(PROVIDED RECORDS)
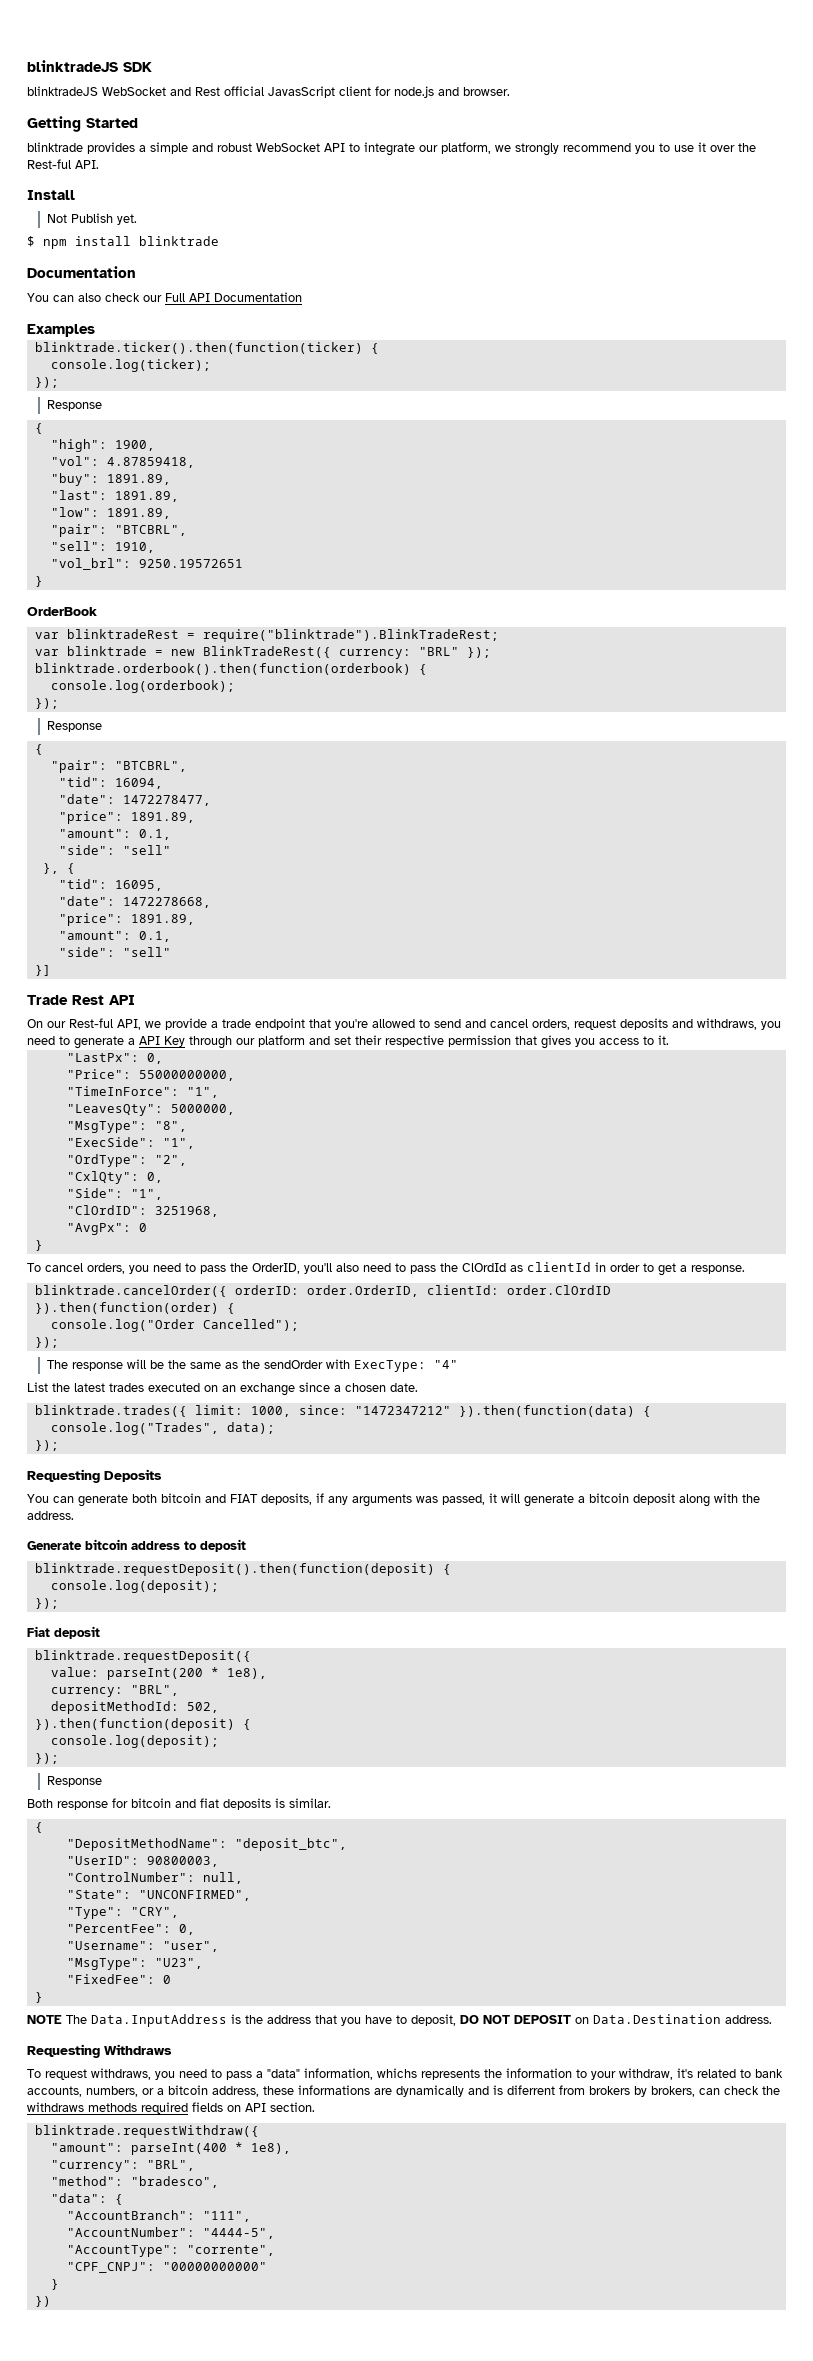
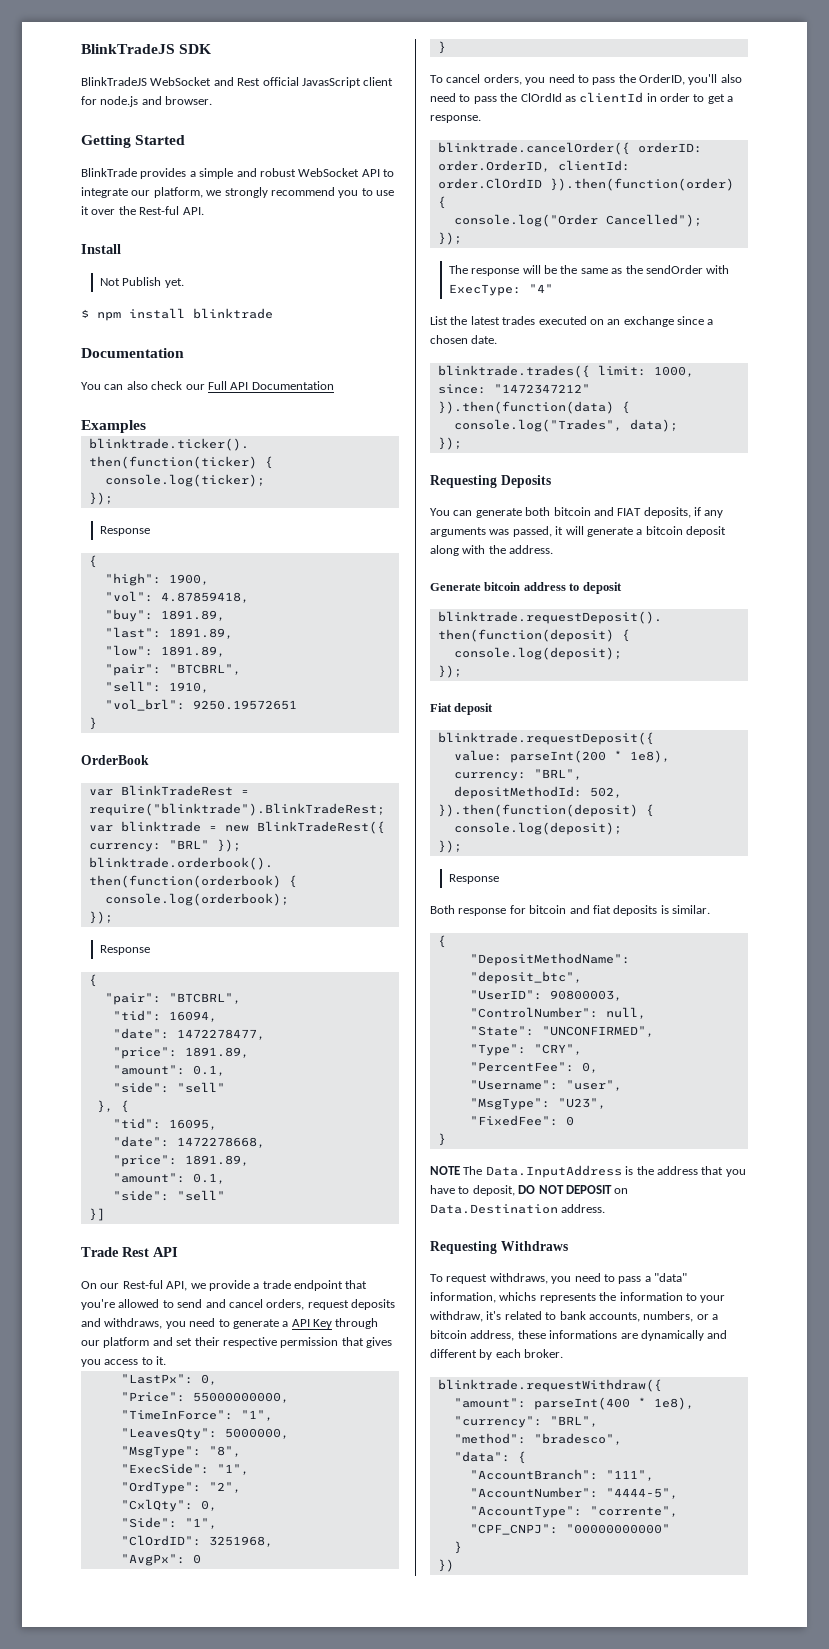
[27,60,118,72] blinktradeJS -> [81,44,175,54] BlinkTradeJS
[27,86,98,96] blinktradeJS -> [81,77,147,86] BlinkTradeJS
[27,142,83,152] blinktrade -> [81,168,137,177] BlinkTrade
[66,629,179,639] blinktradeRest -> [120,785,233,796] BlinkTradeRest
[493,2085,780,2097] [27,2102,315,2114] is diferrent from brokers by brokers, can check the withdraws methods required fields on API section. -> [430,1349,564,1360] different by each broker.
(End PROVIDED RECORDS)
(PROVIDED RECORDS)
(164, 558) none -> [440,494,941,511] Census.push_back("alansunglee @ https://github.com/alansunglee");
(End PROVIDED RECORDS)
WHAT IS NEEDED: From the records above, repeat exactly the lines from the one with "[27,142,83,152] blinktrade ->" through the one with "[493,2085,780,2097] [27,2102,315,2114] is", both included.

ANSWER SECTION:
[27,142,83,152] blinktrade -> [81,168,137,177] BlinkTrade
[66,629,179,639] blinktradeRest -> [120,785,233,796] BlinkTradeRest
[493,2085,780,2097] [27,2102,315,2114] is diferrent from brokers by brokers, can check the withdraws methods required fields on API section. -> [430,1349,564,1360] different by each broker.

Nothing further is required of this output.